Suceda lo que suceda con Vizcarra, su nombre quedará grabado para siempre en los muros de la historia nacional de la infamia. Hemos tenido de todo en los anales del Perú, pero pocos personajes han contribuido, como él, a destrozar la democracia, a promover el cainismo y a instrumentalizar la ley en beneficio de sus intereses políticos. Ciertamente, el apodo de “lagarto” tiene muchos significados, cada cuál más interesante que el anterior. Pero me inclino por el que supedita todas esas dimensiones figurativas a la suprema capacidad de resistir cualquier ataque debido a su inusual caradurismo. Sí, ante todo y sobre todo, Vizcarra ha demostrado ser excepcional en el arte profano de hacerse el loco sobre los propios actos. Un arte en el que los peruanos somos campeones indiscutibles.

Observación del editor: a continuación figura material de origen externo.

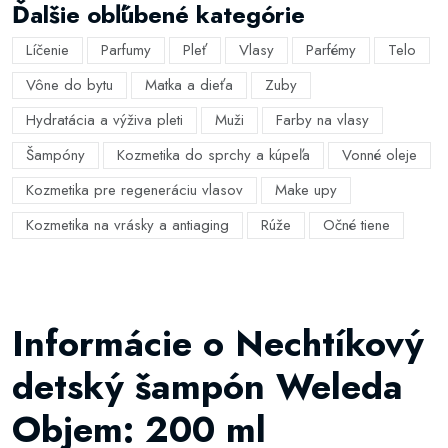
Ďalšie obľúbené kategórie
Líčenie
Parfumy
Pleť
Vlasy
Parfémy
Telo
Vône do bytu
Matka a dieťa
Zuby
Hydratácia a výživa pleti
Muži
Farby na vlasy
Šampóny
Kozmetika do sprchy a kúpeľa
Vonné oleje
Kozmetika pre regeneráciu vlasov
Make upy
Kozmetika na vrásky a antiaging
Rúže
Očné tiene
Informácie o Nechtíkový
detský šampón Weleda
Objem: 200 ml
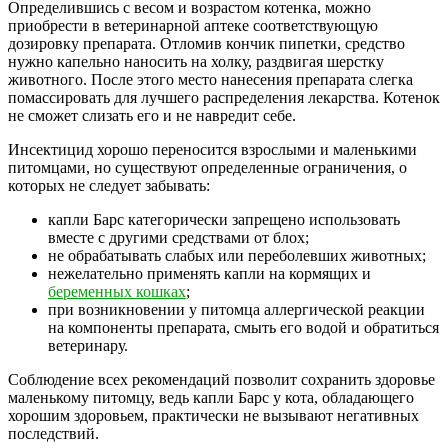
Определившись с весом и возрастом котенка, можно
приобрести в ветеринарной аптеке соответствующую
дозировку препарата. Отломив кончик пипетки, средство
нужно капельно наносить на холку, раздвигая шерстку
животного. После этого место нанесения препарата слегка
помассировать для лучшего распределения лекарства. Котенок
не сможет слизать его и не навредит себе.
Инсектицид хорошо переносится взрослыми и маленькими
питомцами, но существуют определенные ограничения, о
которых не следует забывать:
капли Барс категорически запрещено использовать
вместе с другими средствами от блох;
не обрабатывать слабых или переболевших животных;
нежелательно применять капли на кормящих и
беременных кошках
;
при возникновении у питомца аллергической реакции
на компоненты препарата, смыть его водой и обратиться
ветеринару.
Соблюдение всех рекомендаций позволит сохранить здоровье
маленькому питомцу, ведь капли Барс у кота, обладающего
хорошим здоровьем, практически не вызывают негативных
последствий.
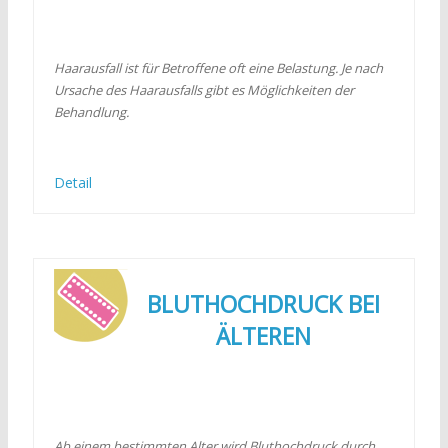
Haarausfall ist für Betroffene oft eine Belastung. Je nach
Ursache des Haarausfalls gibt es Möglichkeiten der
Behandlung.
Detail
BLUTHOCHDRUCK BEI
ÄLTEREN
Ab einem bestimmten Alter wird Bluthochdruck durch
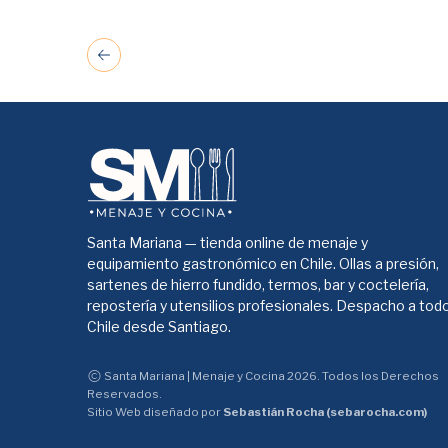
Santa Mariana — tienda online de menaje y
equipamiento gastronómico en Chile. Ollas a presión,
sartenes de hierro fundido, termos, bar y coctelería,
repostería y utensilios profesionales. Despacho a tod
Chile desde Santiago.
Santa Mariana | Menaje y Cocina 2026. Todos los Derechos
Reservados.
Sitio Web diseñado por
Sebastián Rocha (sebarocha.com)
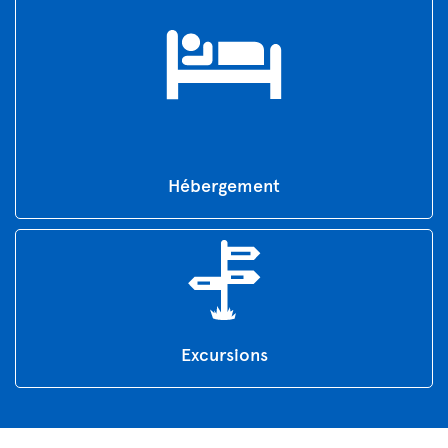
Hébergement
Excursions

Por supuesto, no se ignora que Vizcarra fue el mascarón de proa de un movimiento más extenso y diabólico, el bisturí preciso utilizado por un sector pequeño pero bien organizado que ha jaqueado el desarrollo del Perú durante veinticinco años. Ellos lo impulsaron y animaron, lo rodearon y promovieron, como lo hicieron con Humala, con Toledo, con Paniagua, con Susana Villarán y con el largo etcétera de sus errores cósmicos. Con todo, la simbiosis fue casi perfecta. Vizcarra disfrutó en sus carnes el discreto encanto del caviar y del champán y se plegó solícito al plan siniestro de curvar el Derecho para asesinar políticamente a la oposición. Millones de afectados constituyen la herencia del vizcarrismo, movimiento títere de los verdaderos maestros del teatro tras bambalinas, los que todos conocemos, los que siempre triunfan aunque no ganen ninguna elección.

Conviene a la República que sus enemigos sean castigados con firmeza para evitar que, recuperados, la destruyan sin misericordia. Pero vivimos en un país de gentes sonámbulas, de entes confundidos y atormentados, seres que miran de costado cuando se trata de luchar por su propia supervivencia.